### [Excerpt provided]
"""
Prothero, who wrote the book Religious Literacy, says Huckabee may think he's scoring points with his base.

"You could imagine that ... this is his secret code way that he could speak to evangelicals without alienating more secular people," Prothero says. "But the faulty part of that strategy is the evangelicals don't even necessarily know these stories."

Finally, we happened upon Vicky Frey. She attends a megachurch of 2,500 people in Omaha, Neb. She got every question right. So she was asked about one more Huckabee quote for the bonus round:

"It's almost like when the prophet was looking for a king. He came down, looked through all of Jesse's sons, went through a whole bunch of them, and said, 'Is this all you got?'"

Before the question was finished, Frey was nodding and smiling.

"And that would be Samuel the prophet came down and went through all of the sons — I think there were seven of them — and David was the last one," she quickly responded, adding, "Jesse said, 'No, I still have one more son, but he's the youngest and he's out in the field tending the sheep,' and he chose him.

"And so the lesson that we're supposed to learn from that," she explained, "is it's not on our physical appearance that we're judged, but it's on our heart. So the prophet knew that David would be king because he had the proper heart."
"""
### [Work request 1]
Print the entries from the line holding "Question: Which object" through the end of the entries, both ends included, and leave the pictures out.
The Huckabee excerpt has nothing to do with the entries.

### [Record set]
"""
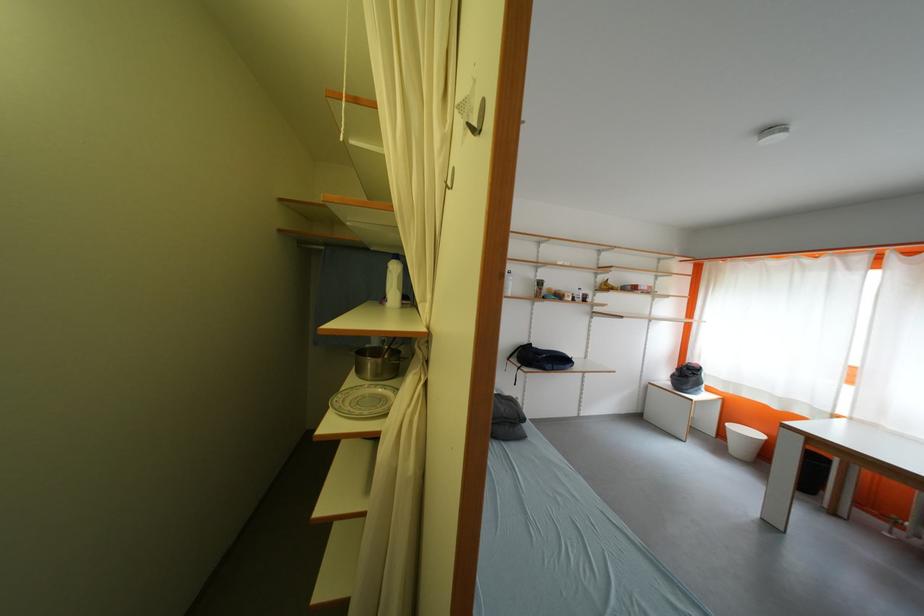
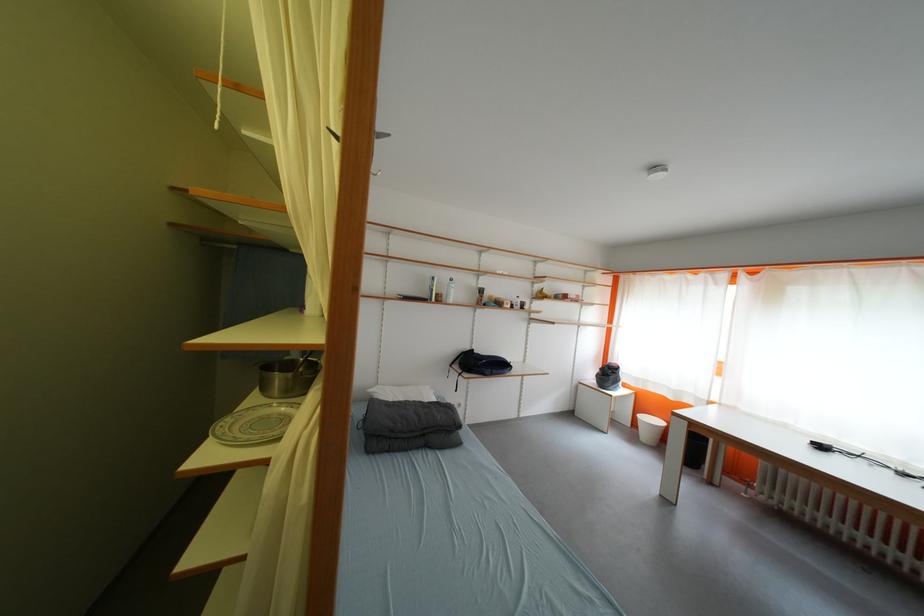
Locate, in the second image, the point that corresponds to pixel 523 363 in the first image.

(466, 370)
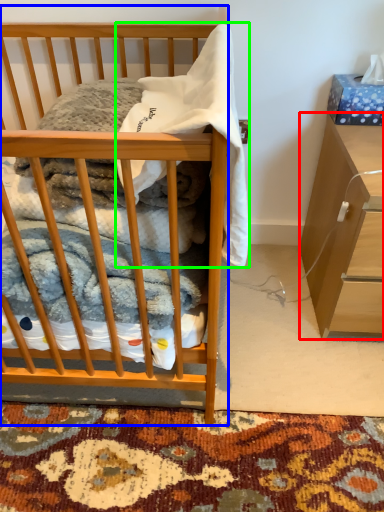
Question: Based on their relative distances, which object is farther from cabinetry (highlighted by a red box)? Choose from desk (highlighted by a blue box) and baby clothe (highlighted by a green box).

Choices:
 (A) desk
 (B) baby clothe

Answer: (A)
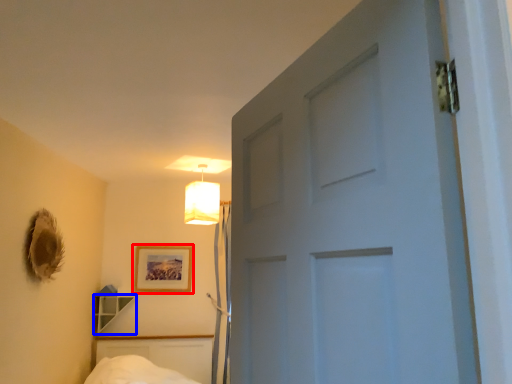
Question: Which of the following is the closest to the observer, picture frame (highlighted by a red box) or shelf (highlighted by a blue box)?

Choices:
 (A) picture frame
 (B) shelf

Answer: (B)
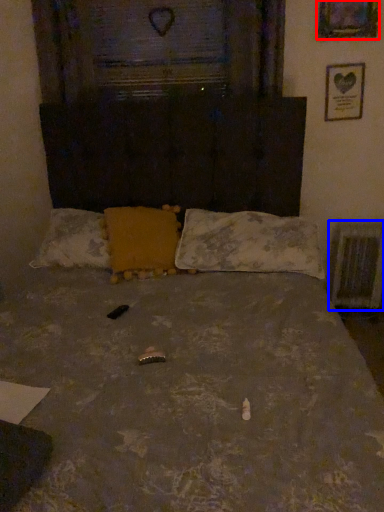
Question: Which of the following is the closest to the observer, picture frame (highlighted by a red box) or radiator (highlighted by a blue box)?

Choices:
 (A) picture frame
 (B) radiator

Answer: (A)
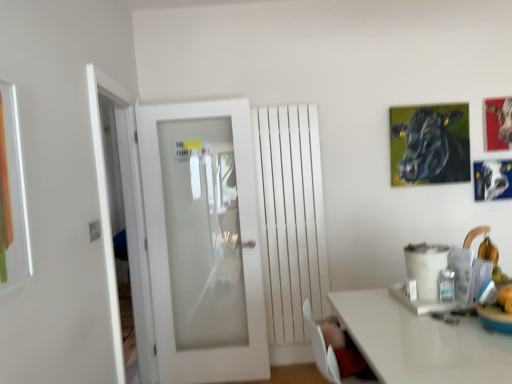
Question: Should I look upward or downward to see white frosted glass door at center?

Choices:
 (A) down
 (B) up

Answer: (A)

Question: Is metallic silver picture frame at upper right, acting as the 2th picture frame starting from the right, shorter than oil painting cow at upper right, which is the 1th picture frame from left to right?

Choices:
 (A) no
 (B) yes

Answer: (B)

Question: Is metallic silver picture frame at upper right, acting as the 2th picture frame starting from the right, oriented towards oil painting cow at upper right, which is the 1th picture frame from left to right?

Choices:
 (A) no
 (B) yes

Answer: (A)

Question: From a real-world perspective, is metallic silver picture frame at upper right, acting as the second picture frame starting from the left, on oil painting cow at upper right, which appears as the third picture frame when viewed from the right?

Choices:
 (A) yes
 (B) no

Answer: (B)

Question: Is metallic silver picture frame at upper right, acting as the 2th picture frame starting from the right, behind oil painting cow at upper right, which is the 1th picture frame from left to right?

Choices:
 (A) yes
 (B) no

Answer: (A)

Question: Is metallic silver picture frame at upper right, acting as the second picture frame starting from the left, to the right of oil painting cow at upper right, which is the 1th picture frame from left to right, from the viewer's perspective?

Choices:
 (A) yes
 (B) no

Answer: (A)

Question: From the image's perspective, is metallic silver picture frame at upper right, acting as the second picture frame starting from the left, beneath oil painting cow at upper right, which is the 1th picture frame from left to right?

Choices:
 (A) no
 (B) yes

Answer: (B)

Question: From a real-world perspective, is oil painting cow at upper right, which is the 1th picture frame from left to right, located higher than white frosted glass door at left?

Choices:
 (A) yes
 (B) no

Answer: (A)

Question: From the image's perspective, would you say oil painting cow at upper right, which appears as the third picture frame when viewed from the right, is positioned over white frosted glass door at left?

Choices:
 (A) no
 (B) yes

Answer: (B)

Question: Does oil painting cow at upper right, which appears as the third picture frame when viewed from the right, have a greater width compared to white frosted glass door at left?

Choices:
 (A) no
 (B) yes

Answer: (A)

Question: Is oil painting cow at upper right, which appears as the third picture frame when viewed from the right, to the left of white frosted glass door at left from the viewer's perspective?

Choices:
 (A) yes
 (B) no

Answer: (B)

Question: Considering the relative positions of oil painting cow at upper right, which is the 1th picture frame from left to right, and white frosted glass door at left in the image provided, is oil painting cow at upper right, which is the 1th picture frame from left to right, behind white frosted glass door at left?

Choices:
 (A) no
 (B) yes

Answer: (B)

Question: Considering the relative positions of oil painting cow at upper right, which appears as the third picture frame when viewed from the right, and white frosted glass door at left in the image provided, is oil painting cow at upper right, which appears as the third picture frame when viewed from the right, to the right of white frosted glass door at left from the viewer's perspective?

Choices:
 (A) yes
 (B) no

Answer: (A)

Question: Does white frosted glass door at center have a greater height compared to metallic silver picture frame at upper right, which is counted as the third picture frame, starting from the left?

Choices:
 (A) no
 (B) yes

Answer: (B)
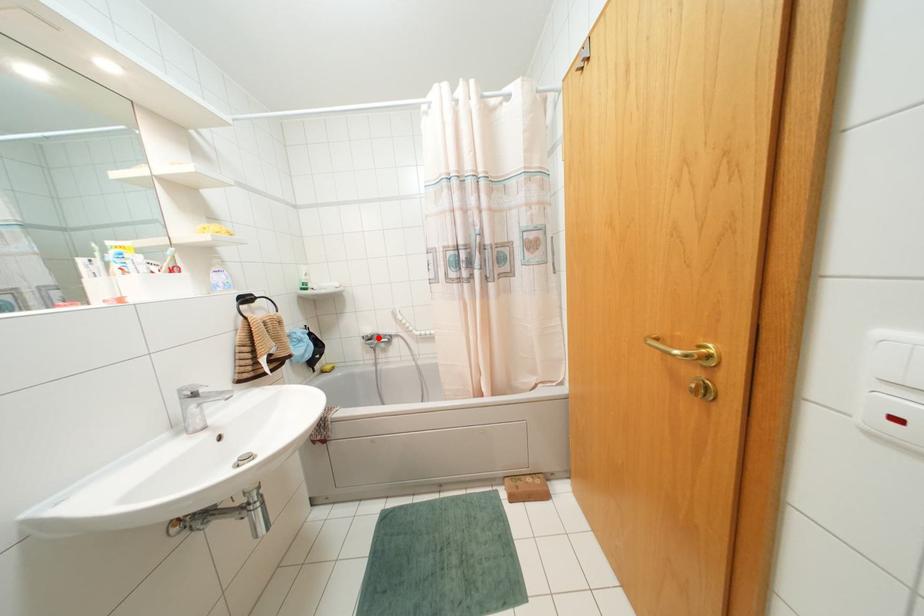
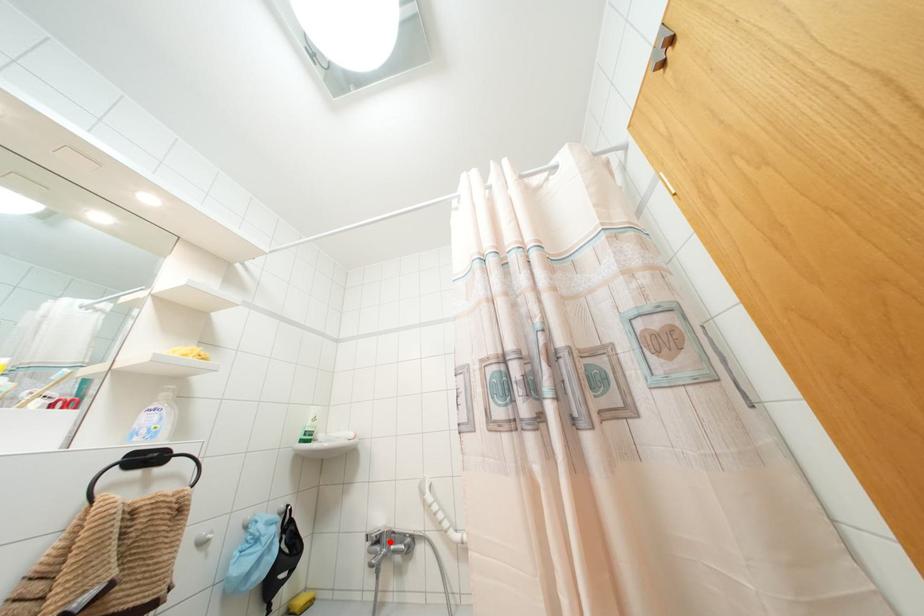
I am providing you with two images of the same scene from different viewpoints. A red point is marked on the first image and another point is marked on the second image. Do the highlighted points in image1 and image2 indicate the same real-world spot?

Yes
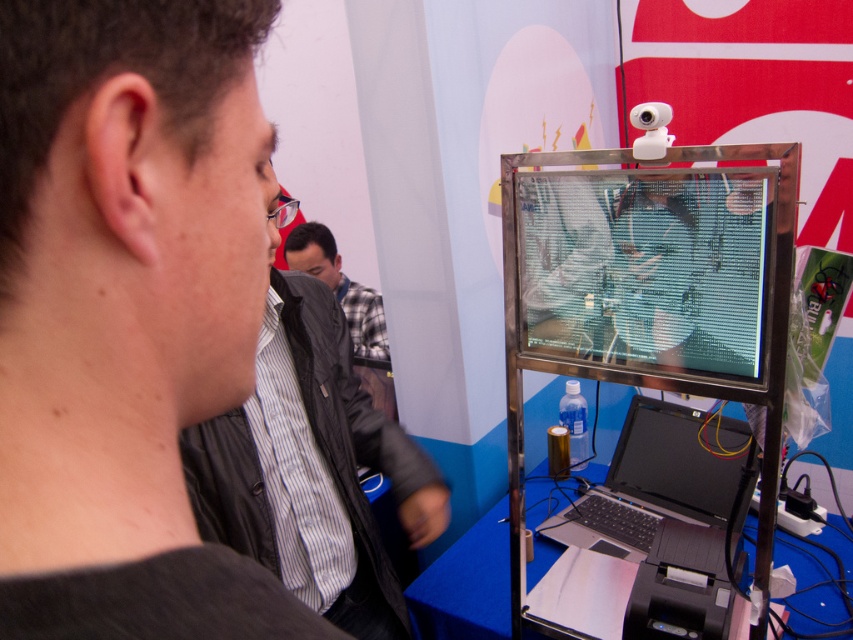
Question: Can you confirm if transparent plastic screen at center is positioned to the right of black matte laptop at center?

Choices:
 (A) yes
 (B) no

Answer: (B)

Question: Which object is the closest to the plaid fabric shirt at center?

Choices:
 (A) transparent plastic screen at center
 (B) dark gray jacket at center
 (C) black matte laptop at center

Answer: (B)

Question: Which of the following is the closest to the observer?

Choices:
 (A) transparent plastic screen at center
 (B) dark gray jacket at center
 (C) plaid fabric shirt at center

Answer: (B)

Question: Is black matte jacket at upper left closer to camera compared to plaid fabric shirt at center?

Choices:
 (A) no
 (B) yes

Answer: (B)

Question: Which of the following is the closest to the observer?

Choices:
 (A) black matte jacket at upper left
 (B) transparent plastic screen at center
 (C) black matte laptop at center

Answer: (A)

Question: Is black matte jacket at upper left positioned in front of plaid fabric shirt at center?

Choices:
 (A) no
 (B) yes

Answer: (B)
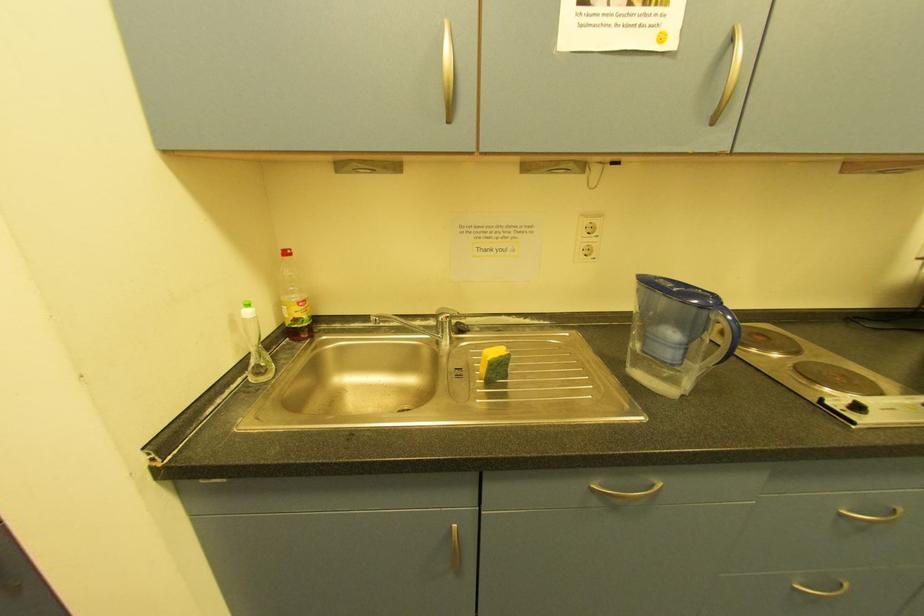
"""
### [Work request 2]
Does each statement agree with the Huckabee excerpt? Answer yes or no, and quote the words that decide it. (a) Vicky Frey attends a church of 2,500 people in Omaha. (b) Frey hesitated before answering the bonus question. (c) Prothero wrote the book Religious Literacy.

### [Worked solution 1]
Question: Which object is the closest to the plaid fabric shirt at center?

Choices:
 (A) transparent plastic screen at center
 (B) dark gray jacket at center
 (C) black matte laptop at center

Answer: (B)

Question: Which of the following is the closest to the observer?

Choices:
 (A) transparent plastic screen at center
 (B) dark gray jacket at center
 (C) plaid fabric shirt at center

Answer: (B)

Question: Is black matte jacket at upper left closer to camera compared to plaid fabric shirt at center?

Choices:
 (A) no
 (B) yes

Answer: (B)

Question: Which of the following is the closest to the observer?

Choices:
 (A) black matte jacket at upper left
 (B) transparent plastic screen at center
 (C) black matte laptop at center

Answer: (A)

Question: Is black matte jacket at upper left positioned in front of plaid fabric shirt at center?

Choices:
 (A) no
 (B) yes

Answer: (B)

### [Worked solution 2]
(a) Yes: "She attends a megachurch of 2,500 people in Omaha, Neb."
(b) No: "Before the question was finished, Frey was nodding and smiling."
(c) Yes: "Prothero, who wrote the book Religious Literacy"